Tâche demandée A:
Répondez à ces questions sur l'entretien avec Denzel Curry :
(i) À l'occasion de quel concert la rencontre a-t-elle eu lieu ?
(ii) De quel endroit de Miami Denzel Curry est-il originaire, pour être précis ?
(iii) Quel élément Denzel Curry dit-il avoir dessiné lui-même ?

Texte fourni:
------------------------------------------------------------------------

En marge de son concert explosif à la Bellevilloise en décembre dernier, nous avons eu la chance de rencontrer Denzel Curry, la nouvelle sensation du rap US qui nous vient tout droit de Floride. L’occasion de revenir en détail sur sa région d’origine, sa carrière et sa récente célébrité, mais aussi ses dépressions et ses relations avec son pote Joey Badas$$ et son compère floridien Rick Ross.
The BackPackerz : Tout d’abord, pourrais-tu te présenter en quelques mots pour les rares qui ne te connaîtraient pas encore ?
Denzel Curry : Mon nom est Denzel Curry. J’ai des origines bahamiennes et amérindiennes. Je suis originaire de Miami en Floride, Carol City pour être précis. Et je suis… un artiste qui essaie d’avoir un impact sur le monde.
En Europe, le grand public connait bien des villes comme New York ou Los Angeles, mais moins la Floride (si ce n’est Miami), et encore moins un endroit comme Carol City. Pourrais-tu nous parler de l’endroit d’où tu viens ?
De prime abord, Miami n’est pas si différent d’une métropole comme New York ou L.A. Mais quand tu grandis ici, tu évolues dans une culture vraiment à part. Ça s’explique parce que l’immigration y est très hétérogène. On ne retrouve pas une telle composition ailleurs. Tu baignes dans de multiples influences : latino, jamaïcaine, haïtienne mais aussi afro-américaine. Et c’est quelque chose d’unique, de vraiment appréciable.
Cette diversité culturelle dont tu parles, on peut aussi la retrouver directement dans tes origines. Comment cela s’exprime-t-il dans ta musique ?
Cela se ressent dans mon rapport à l’art en général. Je suis vraiment investi là-dedans, et ce depuis toujours : j’ai fait une école d’art, et même après en avoir été exclu, j’ai continué à énormément pratiquer. Sous toutes les formes : graffiti, tags, dessin. J’ai par exemple dessiné moi-même mon logo. Mais tu retrouves ces influences dans tout ce que je fais : ma musique, mes clips…
Des clips, comme dans celui de « ULT » ? Je dois t’avouer qu’il exerce une certaine fascination sur moi. Il s’en dégage une énergie de fou, mêlée à une ambiance un peu dérangeante, fortement teintée d’ésotérisme et de vaudou. Peux-tu m’en dire plus sur sa genèse ?

------------------------------------------------------------------------

Données extraites:

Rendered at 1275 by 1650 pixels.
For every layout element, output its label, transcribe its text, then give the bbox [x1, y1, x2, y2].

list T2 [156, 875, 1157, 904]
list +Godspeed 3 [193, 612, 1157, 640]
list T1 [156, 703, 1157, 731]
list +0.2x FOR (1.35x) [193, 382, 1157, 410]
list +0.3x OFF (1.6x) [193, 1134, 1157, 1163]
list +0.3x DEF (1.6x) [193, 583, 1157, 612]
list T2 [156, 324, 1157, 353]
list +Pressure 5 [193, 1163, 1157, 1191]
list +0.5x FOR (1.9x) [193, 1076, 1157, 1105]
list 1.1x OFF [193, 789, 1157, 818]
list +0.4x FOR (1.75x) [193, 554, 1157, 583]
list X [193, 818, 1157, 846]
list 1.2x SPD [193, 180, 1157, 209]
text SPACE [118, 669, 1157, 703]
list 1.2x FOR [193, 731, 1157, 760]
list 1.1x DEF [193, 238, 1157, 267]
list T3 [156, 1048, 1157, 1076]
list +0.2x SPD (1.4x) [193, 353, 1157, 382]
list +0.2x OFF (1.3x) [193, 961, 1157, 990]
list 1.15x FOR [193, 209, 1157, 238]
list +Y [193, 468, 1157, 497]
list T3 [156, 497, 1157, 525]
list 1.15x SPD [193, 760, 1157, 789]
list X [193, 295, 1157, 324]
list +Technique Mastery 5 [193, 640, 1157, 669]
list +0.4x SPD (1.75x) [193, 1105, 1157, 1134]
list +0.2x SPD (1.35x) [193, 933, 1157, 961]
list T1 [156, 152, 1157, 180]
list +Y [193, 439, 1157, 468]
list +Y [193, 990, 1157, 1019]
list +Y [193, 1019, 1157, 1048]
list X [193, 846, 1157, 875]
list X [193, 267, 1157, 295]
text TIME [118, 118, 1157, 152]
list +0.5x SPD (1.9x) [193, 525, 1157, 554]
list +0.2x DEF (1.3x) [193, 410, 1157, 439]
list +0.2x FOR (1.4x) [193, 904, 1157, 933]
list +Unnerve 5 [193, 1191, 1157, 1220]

------------------------------------------------------------------------

Tâche demandée B:
Recopiez mot pour mot les lignes des enregistrements, en commençant par leur toute première ligne et en terminant par la ligne qui contient "For every layout", celle-ci comprise.

Résultat A:
(i) Son concert à la Bellevilloise en décembre dernier.
(ii) Carol City.
(iii) Son logo.

Résultat B:
Rendered at 1275 by 1650 pixels.
For every layout element, output its label, transcribe its text, then give the bbox [x1, y1, x2, y2].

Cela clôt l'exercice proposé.